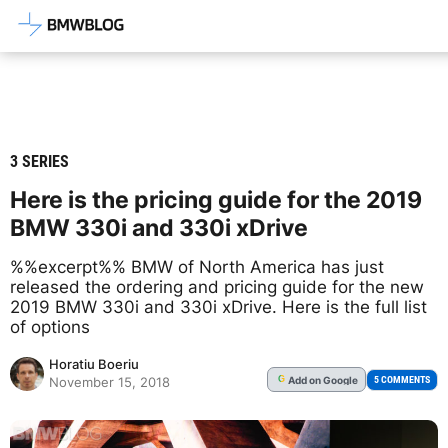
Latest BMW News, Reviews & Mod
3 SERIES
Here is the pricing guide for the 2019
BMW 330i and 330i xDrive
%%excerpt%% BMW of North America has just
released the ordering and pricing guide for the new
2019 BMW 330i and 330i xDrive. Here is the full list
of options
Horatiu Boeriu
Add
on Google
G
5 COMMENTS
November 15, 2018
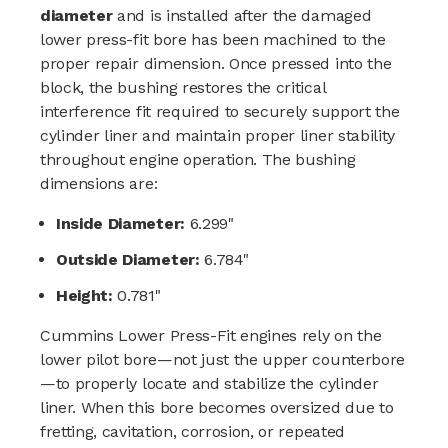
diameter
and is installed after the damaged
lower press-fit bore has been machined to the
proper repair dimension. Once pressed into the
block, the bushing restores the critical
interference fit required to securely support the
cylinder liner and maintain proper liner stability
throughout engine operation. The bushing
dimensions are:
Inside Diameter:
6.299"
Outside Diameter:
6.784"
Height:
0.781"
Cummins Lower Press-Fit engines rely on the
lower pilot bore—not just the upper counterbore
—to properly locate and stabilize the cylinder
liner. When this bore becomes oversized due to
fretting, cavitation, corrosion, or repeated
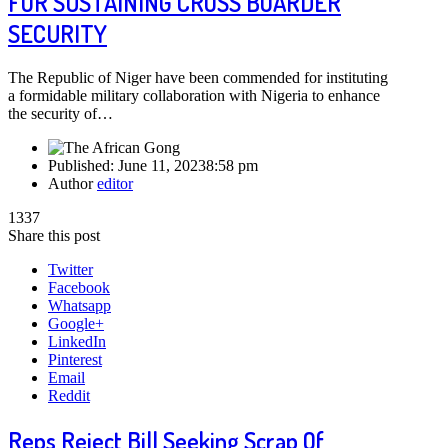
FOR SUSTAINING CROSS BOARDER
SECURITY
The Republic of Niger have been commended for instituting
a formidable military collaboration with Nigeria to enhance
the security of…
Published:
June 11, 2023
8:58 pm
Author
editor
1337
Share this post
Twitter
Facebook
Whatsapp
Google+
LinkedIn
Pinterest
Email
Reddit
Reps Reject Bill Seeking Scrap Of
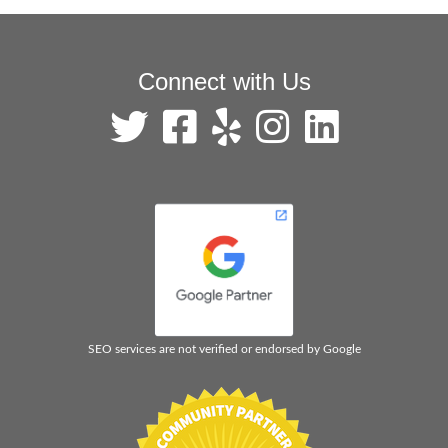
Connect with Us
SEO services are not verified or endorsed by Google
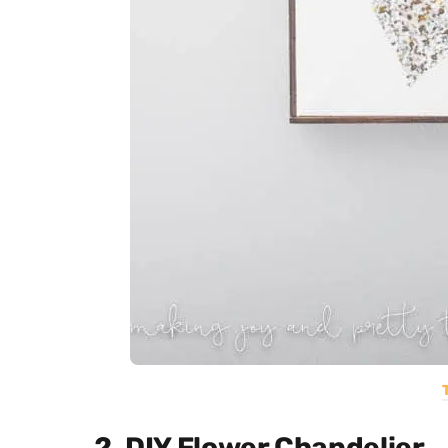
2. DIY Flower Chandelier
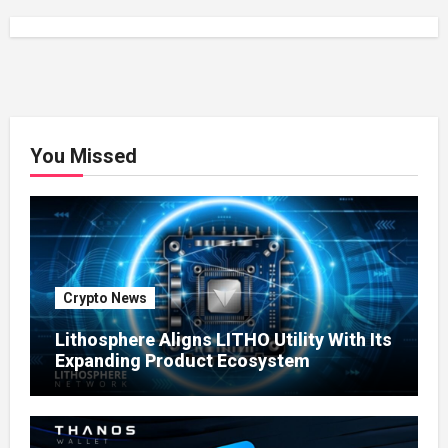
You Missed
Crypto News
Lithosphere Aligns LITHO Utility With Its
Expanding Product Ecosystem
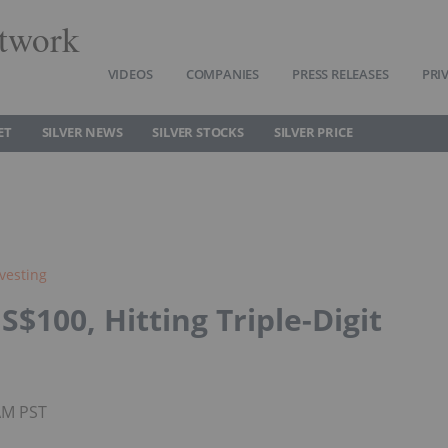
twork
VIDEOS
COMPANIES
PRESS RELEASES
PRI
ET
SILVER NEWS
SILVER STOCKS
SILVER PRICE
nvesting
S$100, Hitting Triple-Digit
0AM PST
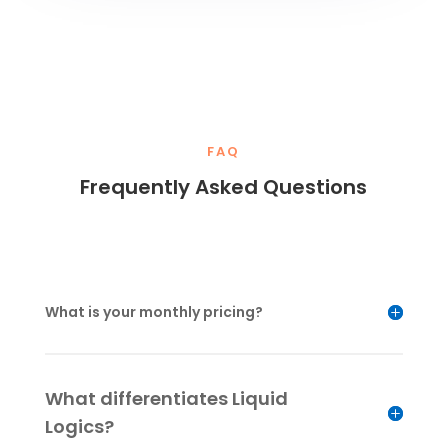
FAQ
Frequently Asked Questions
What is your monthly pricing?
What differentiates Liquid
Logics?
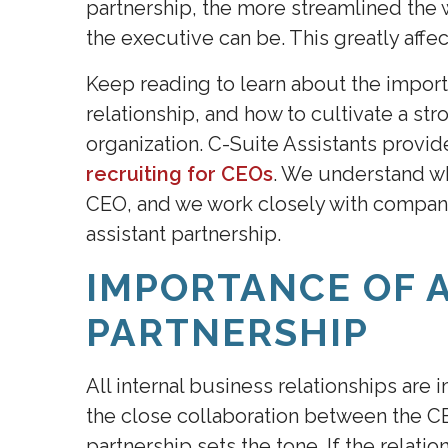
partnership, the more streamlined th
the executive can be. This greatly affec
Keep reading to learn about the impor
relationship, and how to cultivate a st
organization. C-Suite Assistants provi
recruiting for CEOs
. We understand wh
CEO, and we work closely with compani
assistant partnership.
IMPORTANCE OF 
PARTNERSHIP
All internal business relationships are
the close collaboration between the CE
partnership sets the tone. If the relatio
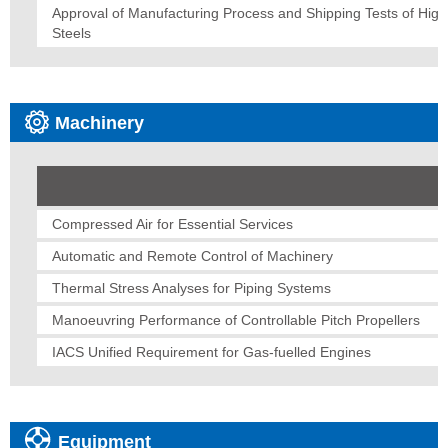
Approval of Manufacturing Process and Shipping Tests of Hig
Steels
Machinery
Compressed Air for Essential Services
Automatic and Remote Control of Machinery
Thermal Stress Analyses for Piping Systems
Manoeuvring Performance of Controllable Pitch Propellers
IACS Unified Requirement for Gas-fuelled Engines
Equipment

^^^^^^^^^^^^^^^^

■ **TASK INSTRUCTIONS**: Reproduce verbatim only the segment of the listing bounded by the line containing "cylinder liner and" and the line containing "liner. When this", with both boundary lines included.

■ **REPLY TO THE EXERCISE**:
cylinder liner and maintain proper liner stability
throughout engine operation. The bushing
dimensions are:
Inside Diameter:
6.299"
Outside Diameter:
6.784"
Height:
0.781"
Cummins Lower Press-Fit engines rely on the
lower pilot bore—not just the upper counterbore
—to properly locate and stabilize the cylinder
liner. When this bore becomes oversized due to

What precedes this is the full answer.